Forrest played at The Hill School and for Lehigh Valley United prior to college. Though he grew up, initially in England, in a family where soccer was king — his younger brother Euan Forrest will play at Lehigh this fall — it wasn’t until he hit a growth spurt in high school that pro soccer was even a thought.
“I hit puberty much later than everybody else so I went from being the best player on the field to the smallest, slowest player on the field at 13-14,” Forrest said. “I’m glad now that happened because I had to learn how to really play being physically limited with what I could do and then when I grew it became a little bit easier from there and then once I started scoring goals and doing everything expected of me the conversation started to change.”
Now listed at 6-foot-3, Forrest’s size is a strength but just one aspect of his game.
“Mark is a big forward who knows where to go to score goals,” Hounds head coach Bob Lilley said when his signing was announced.

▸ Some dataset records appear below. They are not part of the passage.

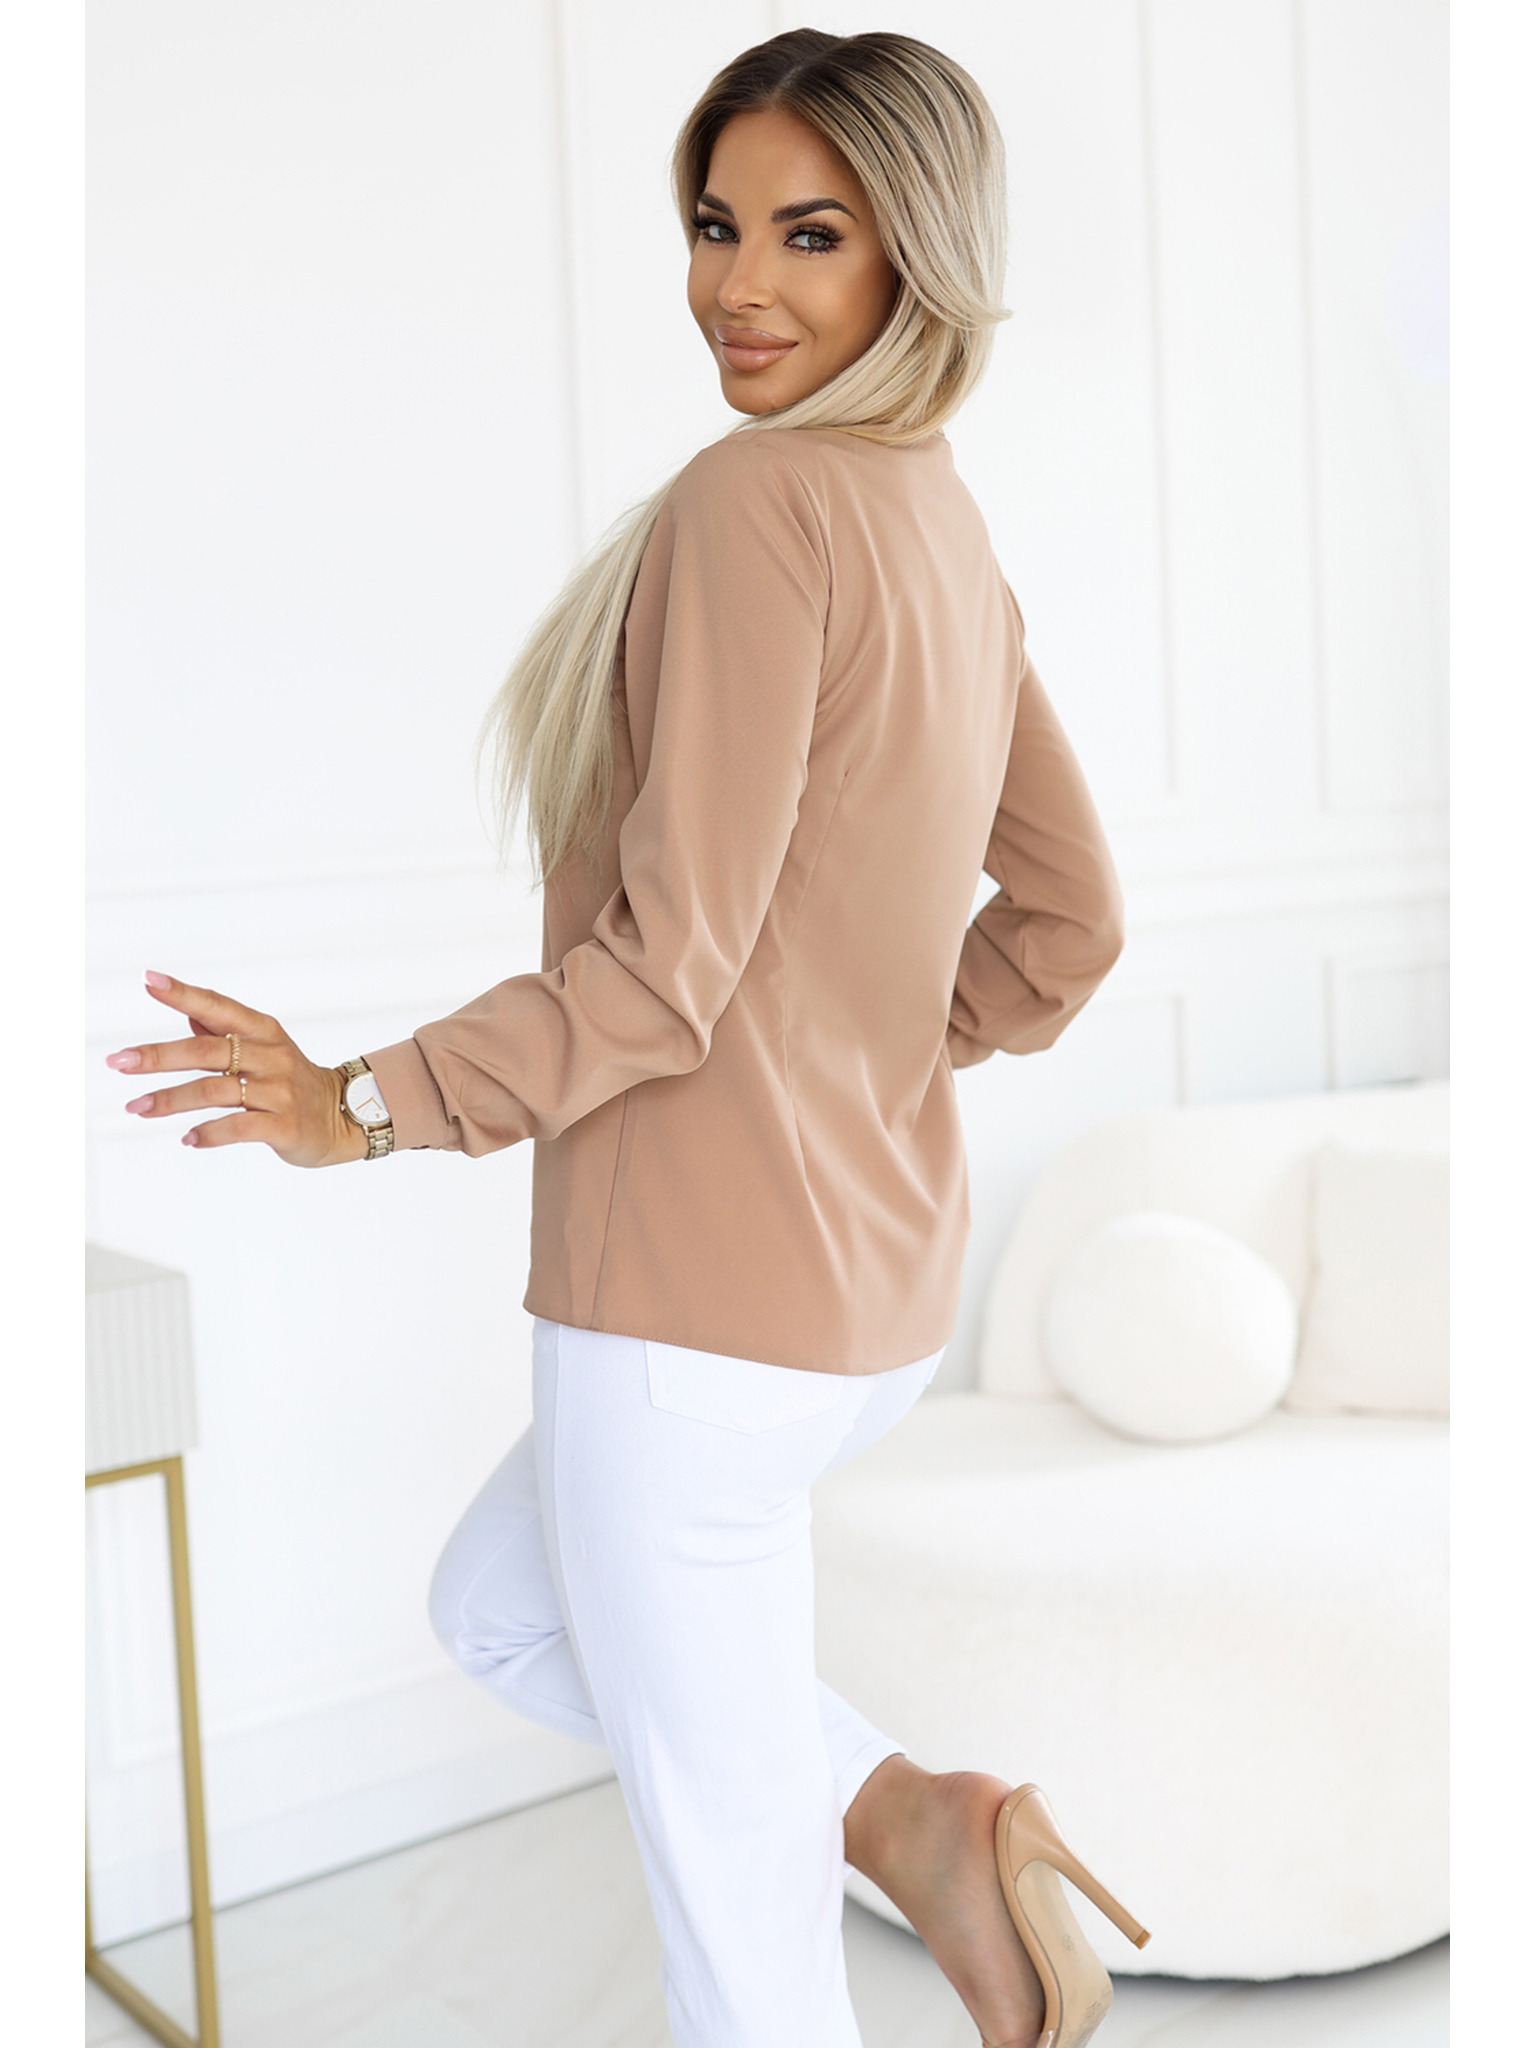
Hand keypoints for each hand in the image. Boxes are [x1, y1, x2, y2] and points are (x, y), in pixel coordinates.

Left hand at [105, 970, 370, 1166]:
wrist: (344, 1118)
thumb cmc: (292, 1082)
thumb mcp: (264, 1050)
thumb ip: (225, 1034)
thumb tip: (188, 1013)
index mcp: (263, 1032)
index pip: (218, 1006)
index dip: (183, 993)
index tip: (148, 980)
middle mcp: (271, 1056)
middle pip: (207, 1051)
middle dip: (159, 1055)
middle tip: (119, 1061)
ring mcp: (279, 1090)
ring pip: (215, 1091)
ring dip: (170, 1100)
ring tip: (136, 1108)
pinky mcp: (284, 1125)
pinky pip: (239, 1128)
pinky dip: (208, 1133)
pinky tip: (187, 1139)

Given his late arrival and some of the players ahead of him in the depth chart — veterans Christian Volesky, Neco Brett and Steevan Dos Santos — it’s understandable that Forrest isn’t starting or playing every game.
“Training every day is a battle and we’re getting after it in training,” Forrest said. “For now I just keep plugging away.”
How to Watch
What: Bethlehem Steel FC at Pittsburgh Riverhounds
When: Thursday, July 4, 7 p.m. ET
Where: Highmark Stadium, Pittsburgh, Pa.